● Exercise
For the listing below, report all lines that hold the word "assign".

● Records provided
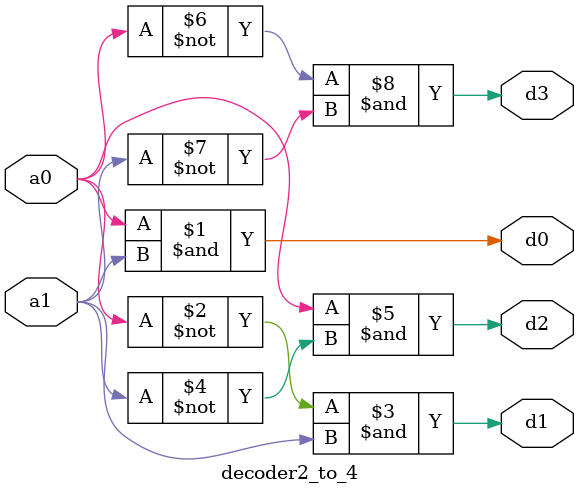
<source format=v>
module decoder2_to_4(
    input a0, a1,
    output d0, d1, d2, d3
);

assign d0 = a0 & a1;
assign d1 = ~a0 & a1;
assign d2 = a0 & ~a1;
assign d3 = ~a0 & ~a1;

endmodule // decoder_2to_4
</source>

● Solution to the problem
assign d0 = a0 & a1;
assign d1 = ~a0 & a1;
assign d2 = a0 & ~a1;
assign d3 = ~a0 & ~a1;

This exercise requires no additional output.